The film is decidedly anti-capital punishment, but with the abolition of capital punishment in South Africa having occurred in June 1995 under Manela’s presidency, it could be said to speak mainly to those from that country and elsewhere who push for its retention or reintroduction. But it also speaks for all those whose job as killers is sanctioned by the State aside from the hangmen depicted here – such as those in the armed services and special agents – and scrutinises the toll that such actions must take on those public servants.

It’s ultimately more courtroom drama than prison film, but even as a prison film it’s one that may mean different things to different people. It does not shy away from the brutality of the executions, with some of the men terrified, and bowels and bladders being involuntarily evacuated, both before and after the trapdoor opens. There will be those who recognise the complexity of Labuschagne’s relationship with the job; simultaneously contributing to or celebrating the more brutal aspects of the role, and at the same time being distressed and bruised by them. And I’m sure that there are some who will take the shepherds and butchers analogy and argue that it is equally impossible to be both a caseworker and the enforcer of security and discipline, as is required of many modern prison officers worldwide.

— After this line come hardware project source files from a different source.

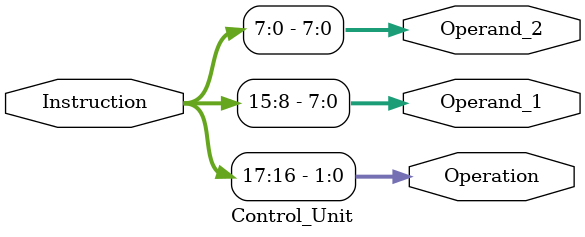
<source format=v>
module Control_Unit (
    input [17 : 0] Instruction,
    output [1 : 0] Operation,
    output [7 : 0] Operand_1,
    output [7 : 0] Operand_2
);
    assign Operation = Instruction[17 : 16];
    assign Operand_1 = Instruction[15 : 8];
    assign Operand_2 = Instruction[7 : 0];    
endmodule
</source>
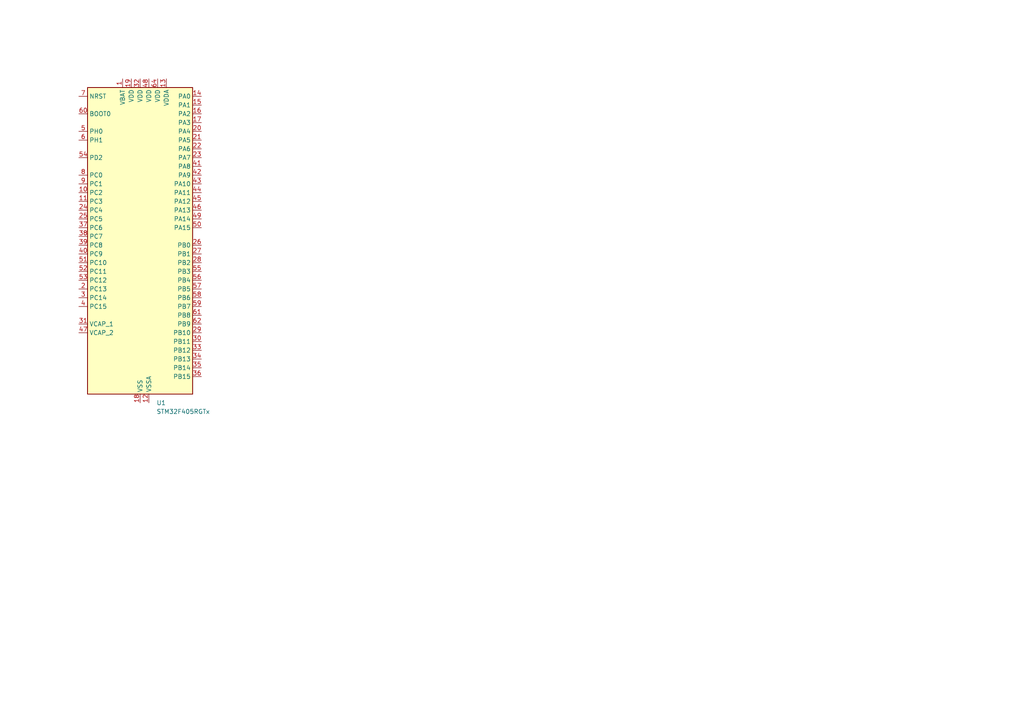
<source format=kicad_sch>
(kicad_sch (version 20230121) (generator eeschema)

  (uuid fbff99b0-96d6-4ef2-a37f-1bfdcf3a42d1)

  (paper "A4")

  


  (symbol (lib_id "MCU_ST_STM32F4:STM32F405RGTx") (at 40.64 71.12 0) (unit 1)
    (in_bom yes) (on_board yes) (dnp no) (fields_autoplaced)
    (uuid a4ace423-0080-453d-b875-b27aa956bb15)
    (property "Reference" "U1" (at 45.3741 116.84 0)
      (effects (font (size 1.27 1.27)) (justify left))
    )
    (property "Value" "STM32F405RGTx" (at 45.3741 119.38 0)
      (effects (font (size 1.27 1.27)) (justify left))
    )
    (property "Footprint" "Package_QFP:LQFP-64_10x10mm_P0.5mm" (at 25.4 114.3 0)
      (effects (font (size 1.27 1.27)) (justify right) hide)
    )
    (property "Datasheet" "https://www.st.com/resource/en/datasheet/stm32f405rg.pdf" (at 40.64 71.12 0)
      (effects (font (size 1.27 1.27)) hide)
    )
    (pin "1" (uuid dfb5f3e1-90e3-4b5c-a63e-2adf05efb93a))
    (pin "10" (uuid 7786df62-ae23-4cf8-b166-6017df182711))
    (pin "11" (uuid db18fbe1-f5c4-4354-bfa3-1322380c2e04))
    (pin "12" (uuid 70afd9d9-0105-430c-9576-99bc55fbdb67))
    (pin "13" (uuid daa90889-5163-40d6-871a-b5b893898018))
    (pin "14" (uuid 827c6914-afc1-4f32-ac15-bea08a0fa6f1))
    (pin "15" (uuid c5093541-aeb2-41db-9cbf-48cb804c090f))
    (pin "16" (uuid c8770ecd-b320-4c41-a5c1-29be1a6ba985))
    (pin "17" (uuid e16ccaaa-c93c-4bbd-96bc-51234631f4f0))
    (pin "18" (uuid 40972e19-69fb-4d78-a1b3-b7cadb44c6f9))
    (pin "19" (uuid e0141da2-0884-4589-a610-1c84c6fef333))
    (pin "2" (uuid c6c8acaf-1757-4025-b3fa-8bff67fb44cb))
    (pin "20" (uuid 55aab876-cfb7-45a7-8f41-538d58ba732d))
    (pin "21" (uuid 69a30e5f-0d80-4dfd-a695-b69ce1de52e7))
    (pin "22" (uuid 67bf9c2e-bc63-4ab9-9708-fbd02767cc7b))
    (pin "23" (uuid c463e9d1-091c-49bf-90ec-a36c913fe065))
    (pin "24" (uuid f06f655d-64c0-4695-b561-8f9ba6bb867f))
    (pin "25" (uuid 2181459f-7035-4784-953c-a89422cdc78e))
    (pin "26" (uuid 410b9de3-3805-455c-8cfe-0077f1172e9f))
    (pin "27" (uuid 392bf9a8-1155-4261-bad4-1e38e4a0d59a))
    (pin "28" (uuid e9c79451-3991-4acb-9c50-2d863c5f34ea))
    (pin "29" (uuid 904800fe-de62-4270-97e2-c0b06f3c0f19))
    (pin "3" (uuid 938f9c20-00eb-4c9b-a096-ffcc153e1821))
    (pin "30" (uuid 361ffc83-cfb0-4fe5-b944-41d85b0f367d))
    (pin "31" (uuid dc9eb41b-5555-470a-a2aa-50f09ef0d432))
    (pin "32" (uuid 3d59cede-862d-410b-8acb-c5d66774e210))
    (pin "33" (uuid b97a6d8a-c72c-4ef8-b646-3d4bfce9351a))
    (pin "34" (uuid ba3d6685-bb75-4b63-acf1-0d4357a9c404))
    (pin "35" (uuid 0d11fd83-1099-4b15-a1fa-a3a6580b9b8b))
    (pin "36" (uuid 27351f5f-7ad4-4c37-899a-62349a171f7e))
    (pin "37" (uuid c9e8e14a-4dea-4509-90ad-c9e2f31389f4))
    (pin "38" (uuid bff2045a-c98a-4c9e-9528-aba17eca9e99))
    (pin "39" (uuid 058641e4-929d-4632-80bd-447cce7b1dda))
    (pin "4" (uuid 71d26bb2-083e-4f26-95e5-7f55b1733ff3))
    (pin "40" (uuid 26b81778-8904-4e76-bb0c-5530c58406bb))
    (pin "41" (uuid e5ec2965-f0cb-40e9-ae04-cf623fe4cdac))
    (pin "42" (uuid e029e6cc-6347-4453-8fd9-c395a429bbb3))
    (pin "43" (uuid cb769e2b-9fe2-4fad-b1d2-fa9cc53369cf))
    (pin "44" (uuid 431429e5-afdd-4116-8f24-6bfb9095f56e))
    (pin "45" (uuid 6c3a25ca-b30f-4fd5-9083-83878841610e))
    (pin "46" (uuid 63620ca8-4680-4118-ad81-2574674c88ad))
    (pin "47" (uuid 18c81fc0-5aa6-428d-a8e6-08dabaf7e8f9))
    (pin "48" (uuid da28112e-f48d-47ed-9e21-30010a9b5299))
    (pin "49" (uuid fed21a97-3200-49c1-a0aa-758563271fd8))
    (pin "5" (uuid 0230ac5f-8444-4f6e-9476-058e45184daf))
    (pin "50" (uuid 1e956eb6-3dc9-41d8-82cc-c35ecc106769))
    (pin "51" (uuid 91e198c3-2523-47ba-a697-a355fbd2e850))
    (pin "52" (uuid 3f07dd5f-6310-4ac8-a8fb-fa121fe91bb9))
    (pin "53" (uuid b5baa424-999f-4e3c-aa6a-29fd6351a704))
    (pin "54" (uuid 39011c4e-2857-4749-a4c6-e56d95ef1e6d))
    (pin "55" (uuid 9513bbbb-995c-4165-84e5-8f887a967315))
    (pin "56" (uuid a3b7492b-6630-457d-a5b1-d90f8b0f72dd))
    (pin "57" (uuid d7336b0a-938a-4c30-a818-3fe2e6845899))
    (pin "58" (uuid 8e9c7ed3-b602-4b8a-a7cb-2a5233c853ec))
    (pin "59" (uuid dc1282ec-5ea5-46a9-af39-226689ff0fbb))
    (pin "6" (uuid 27edba05-6685-417b-8aff-7318a37588c0))
    (pin "60" (uuid 917ad6c5-7f9d-4d0b-be59-5d56be4a003e))
    (pin "61" (uuid fccf106c-ca1e-4450-b8cd-86a3ddde2d8f))
    (pin "62" (uuid 2e30ed43-7604-4d45-8687-217fb68358af))
    (pin "63" (uuid d0fb35cc-0bf3-4ec3-bdef-781e4bcd6c0d))
    (pin "64" (uuid 9357c935-52db-4cbe-afe6-334902580319))
    (pin "7" (uuid c8f0131a-f171-4a9d-98cd-cfc0079597b3))
    (pin "8" (uuid bdcafddd-696a-415d-93ca-6cfeff15373a))
    (pin "9" (uuid c9b9bd79-4a62-44a8-84b1-87d01d05087a))
    (instances
      (project "Control-F4"
        (path "/fbff99b0-96d6-4ef2-a37f-1bfdcf3a42d1"
          (reference "U1") (unit 1)
        )
      )
    )
  )

  (sheet_instances
    (path "/" (page "1"))
  )
)

</source>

If you can get past the notion that any 17-year-old would be thrown into working in such a way on Death Row, it is a powerful and compelling story.

The Hangman: Shepherds and Butchers #2 - Garion Dowds as prisoner Leon Labuschagne The Hangman: Shepherds and Butchers #3 - the defence team of Eduan van Jaarsveldt as Pedrie Wierda and Steve Coogan as John Weber

Posted on July 9th, 2017 at 1:13 pm. Updated on July 9th, 2017 at 1:13 pm.